Hynes was not moved. He called it a baffling case. He said that Allan Kustok’s infidelities apparently led to the murder.
“The defendant had it all,” Hynes said before pronouncing the sentence. “He needed more. I believe the jury was correct in the verdict and that Mr. Kustok committed this murder.”
The judge said that Allan Kustok was supposed to be his wife’s protector, but instead became her executioner.
Jeanie Kustok’s two sisters presented statements prior to the sentencing. The statement of Peggy McKain was read by a prosecutor.
“Jeanie embodied all of the virtues anyone could want in a family member,” McKain wrote. “She was kind, thoughtful and giving regardless of how much effort was involved.”
McKain also had a comment for Allan Kustok.
“If I could say something to Allan, it would be: ‘Jeanie was the best thing that ever happened to you, yet you desecrated your marriage your marriage with infidelities, ended her beautiful life and inflicted ongoing pain and anguish on our entire family,” McKain wrote. “You traded the American Dream for a life of incarceration, was it worth it?”
Her other sister, Patricia Krcmery, read a short statement in the courtroom. After the sentencing Krcmery reacted to Allan Kustok’s statement.
“He seemed insincere,” Krcmery said. “I don’t know how else to put it. Jeanie would never, ever have a loaded gun near her.”
The Kustoks, who had been college sweethearts, had been married for 34 years. They seemed to have the perfect marriage, with two children who were outstanding athletes in high school and college and successful as young adults.
But during the trial it became clear that Allan Kustok had been cheating on his wife for some time. He had a mistress for five years and was also seeking out and meeting other women he met on a website for married people seeking affairs.
The defense argued that despite cheating on his wife, Kustok never gave any indication of wanting to harm or kill his wife. The defense suggested that Jeanie Kustok might have accidently shot herself or committed suicide.
Margaret Connolly, who in 2010 shared the gifted teacher position with Kustok in Riverside Elementary School District 96, was called as a defense witness.

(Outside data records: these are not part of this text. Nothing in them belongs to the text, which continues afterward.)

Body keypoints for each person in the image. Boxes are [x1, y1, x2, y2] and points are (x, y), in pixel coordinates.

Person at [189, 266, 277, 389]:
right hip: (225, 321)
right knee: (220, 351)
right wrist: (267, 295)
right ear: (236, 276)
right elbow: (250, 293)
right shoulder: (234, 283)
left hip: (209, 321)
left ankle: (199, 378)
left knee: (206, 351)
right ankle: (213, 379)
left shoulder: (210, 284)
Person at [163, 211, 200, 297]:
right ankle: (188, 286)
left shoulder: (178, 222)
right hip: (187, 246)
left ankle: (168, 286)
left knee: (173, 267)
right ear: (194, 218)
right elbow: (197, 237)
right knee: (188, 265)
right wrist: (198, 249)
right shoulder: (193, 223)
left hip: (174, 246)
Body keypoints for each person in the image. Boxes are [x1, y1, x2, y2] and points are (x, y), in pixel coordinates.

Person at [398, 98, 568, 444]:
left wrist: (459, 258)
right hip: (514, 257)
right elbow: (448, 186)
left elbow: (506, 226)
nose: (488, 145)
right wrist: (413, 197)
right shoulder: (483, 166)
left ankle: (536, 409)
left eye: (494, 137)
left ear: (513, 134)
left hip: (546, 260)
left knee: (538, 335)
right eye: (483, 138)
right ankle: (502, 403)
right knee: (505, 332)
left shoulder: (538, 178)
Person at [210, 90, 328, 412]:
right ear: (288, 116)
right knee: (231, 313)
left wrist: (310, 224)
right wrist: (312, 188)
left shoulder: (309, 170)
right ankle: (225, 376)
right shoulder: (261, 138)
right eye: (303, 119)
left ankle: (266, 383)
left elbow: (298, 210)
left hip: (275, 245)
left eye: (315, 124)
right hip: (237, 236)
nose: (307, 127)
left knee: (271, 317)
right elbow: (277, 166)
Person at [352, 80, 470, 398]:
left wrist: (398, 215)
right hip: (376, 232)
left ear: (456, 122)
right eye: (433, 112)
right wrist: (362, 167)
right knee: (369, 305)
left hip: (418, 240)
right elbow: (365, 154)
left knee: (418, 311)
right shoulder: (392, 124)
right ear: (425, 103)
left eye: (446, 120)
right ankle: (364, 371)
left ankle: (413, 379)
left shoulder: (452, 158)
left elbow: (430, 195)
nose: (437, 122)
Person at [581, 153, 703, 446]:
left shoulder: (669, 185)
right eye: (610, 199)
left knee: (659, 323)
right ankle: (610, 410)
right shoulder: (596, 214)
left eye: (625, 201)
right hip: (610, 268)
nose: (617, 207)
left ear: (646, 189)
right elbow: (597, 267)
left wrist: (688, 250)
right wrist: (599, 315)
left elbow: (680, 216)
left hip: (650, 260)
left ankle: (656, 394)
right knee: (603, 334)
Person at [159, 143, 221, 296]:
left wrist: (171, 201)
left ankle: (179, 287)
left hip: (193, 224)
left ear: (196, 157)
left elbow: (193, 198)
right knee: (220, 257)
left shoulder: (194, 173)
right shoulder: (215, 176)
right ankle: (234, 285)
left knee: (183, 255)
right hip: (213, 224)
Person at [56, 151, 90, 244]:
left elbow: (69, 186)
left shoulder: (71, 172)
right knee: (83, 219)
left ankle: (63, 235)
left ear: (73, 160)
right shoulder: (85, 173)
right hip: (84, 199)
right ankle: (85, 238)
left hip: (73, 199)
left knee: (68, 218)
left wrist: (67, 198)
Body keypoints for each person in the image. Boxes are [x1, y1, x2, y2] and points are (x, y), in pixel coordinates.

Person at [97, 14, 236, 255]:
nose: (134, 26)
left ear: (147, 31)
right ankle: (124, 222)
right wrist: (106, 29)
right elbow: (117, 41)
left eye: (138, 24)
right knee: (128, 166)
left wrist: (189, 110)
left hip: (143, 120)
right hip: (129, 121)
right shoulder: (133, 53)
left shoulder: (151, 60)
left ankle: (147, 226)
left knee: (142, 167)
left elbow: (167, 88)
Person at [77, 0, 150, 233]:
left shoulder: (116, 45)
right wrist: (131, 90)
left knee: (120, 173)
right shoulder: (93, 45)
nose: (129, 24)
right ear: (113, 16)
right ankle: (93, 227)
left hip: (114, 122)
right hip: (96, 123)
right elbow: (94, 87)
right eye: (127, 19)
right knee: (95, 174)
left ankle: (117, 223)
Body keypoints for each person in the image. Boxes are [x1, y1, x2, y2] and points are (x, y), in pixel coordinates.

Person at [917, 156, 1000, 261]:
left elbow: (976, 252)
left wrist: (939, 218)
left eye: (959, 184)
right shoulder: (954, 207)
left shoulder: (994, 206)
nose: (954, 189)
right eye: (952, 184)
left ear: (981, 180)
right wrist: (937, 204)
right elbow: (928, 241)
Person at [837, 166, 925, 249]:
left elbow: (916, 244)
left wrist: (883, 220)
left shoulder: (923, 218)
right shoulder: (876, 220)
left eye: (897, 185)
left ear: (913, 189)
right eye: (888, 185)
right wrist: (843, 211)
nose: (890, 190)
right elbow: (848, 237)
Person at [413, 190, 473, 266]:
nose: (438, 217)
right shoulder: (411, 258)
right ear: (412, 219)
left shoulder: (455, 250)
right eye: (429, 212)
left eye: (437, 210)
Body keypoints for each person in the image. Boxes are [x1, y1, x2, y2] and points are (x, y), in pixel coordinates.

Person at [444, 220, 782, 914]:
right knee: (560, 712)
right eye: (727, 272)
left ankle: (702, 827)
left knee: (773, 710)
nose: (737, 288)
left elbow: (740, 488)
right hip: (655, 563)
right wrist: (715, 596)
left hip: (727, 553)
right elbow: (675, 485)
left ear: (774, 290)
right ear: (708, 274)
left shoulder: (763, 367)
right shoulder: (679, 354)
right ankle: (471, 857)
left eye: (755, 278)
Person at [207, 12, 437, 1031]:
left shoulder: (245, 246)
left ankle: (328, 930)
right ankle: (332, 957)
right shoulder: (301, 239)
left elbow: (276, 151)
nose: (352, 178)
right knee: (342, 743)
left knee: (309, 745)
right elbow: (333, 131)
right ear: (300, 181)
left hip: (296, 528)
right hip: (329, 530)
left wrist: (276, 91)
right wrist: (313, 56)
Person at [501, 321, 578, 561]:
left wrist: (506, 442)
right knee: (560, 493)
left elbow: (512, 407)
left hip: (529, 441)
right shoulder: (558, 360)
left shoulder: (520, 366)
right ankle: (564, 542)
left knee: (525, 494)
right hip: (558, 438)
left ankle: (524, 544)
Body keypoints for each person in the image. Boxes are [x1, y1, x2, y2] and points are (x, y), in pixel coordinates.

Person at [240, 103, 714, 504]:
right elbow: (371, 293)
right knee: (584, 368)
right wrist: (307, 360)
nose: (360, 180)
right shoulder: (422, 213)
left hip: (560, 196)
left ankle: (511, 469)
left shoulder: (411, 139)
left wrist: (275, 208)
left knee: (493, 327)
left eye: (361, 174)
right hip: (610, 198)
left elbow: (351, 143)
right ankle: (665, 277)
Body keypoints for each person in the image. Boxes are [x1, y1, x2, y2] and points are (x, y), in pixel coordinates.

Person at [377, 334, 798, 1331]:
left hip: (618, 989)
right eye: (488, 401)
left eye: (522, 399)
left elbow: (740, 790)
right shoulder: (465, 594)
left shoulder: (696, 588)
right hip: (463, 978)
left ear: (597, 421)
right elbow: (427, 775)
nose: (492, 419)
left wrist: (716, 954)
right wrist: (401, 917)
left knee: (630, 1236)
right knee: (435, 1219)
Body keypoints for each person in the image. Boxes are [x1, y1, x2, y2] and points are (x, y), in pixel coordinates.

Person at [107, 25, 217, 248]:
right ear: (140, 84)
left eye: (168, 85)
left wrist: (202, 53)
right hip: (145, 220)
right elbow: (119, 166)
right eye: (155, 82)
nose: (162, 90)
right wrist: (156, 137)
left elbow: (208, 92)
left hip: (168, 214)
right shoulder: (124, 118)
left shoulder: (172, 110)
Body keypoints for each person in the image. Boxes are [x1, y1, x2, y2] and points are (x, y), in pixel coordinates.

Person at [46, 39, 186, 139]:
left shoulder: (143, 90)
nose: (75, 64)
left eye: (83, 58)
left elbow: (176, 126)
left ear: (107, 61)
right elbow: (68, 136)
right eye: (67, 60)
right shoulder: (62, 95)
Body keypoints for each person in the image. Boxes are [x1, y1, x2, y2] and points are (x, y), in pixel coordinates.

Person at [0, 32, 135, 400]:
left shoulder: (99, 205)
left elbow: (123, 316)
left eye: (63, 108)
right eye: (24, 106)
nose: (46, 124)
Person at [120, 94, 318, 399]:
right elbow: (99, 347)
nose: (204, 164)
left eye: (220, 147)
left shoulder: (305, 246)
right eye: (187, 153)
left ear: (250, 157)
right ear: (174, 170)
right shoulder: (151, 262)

Connolly and two other teachers who were friends of Jeanie Kustok testified that she didn’t seem depressed. Limperis said that she had noticed that Kustok lost quite a bit weight in the summer of 2010, but said that she didn’t seem depressed.
“We lost a beautiful person, but we also lost a very gifted teacher,” said Limperis, who was present for the sentencing.
Kustok’s attorneys plan to appeal the conviction, claiming that a test done after the trial discredits the testimony of the prosecution’s star witness, crime scene reconstruction expert Rod Englert.
The defense claims the test shows the gun used to kill Jeanie Kustok was closer to her head than Englert had claimed.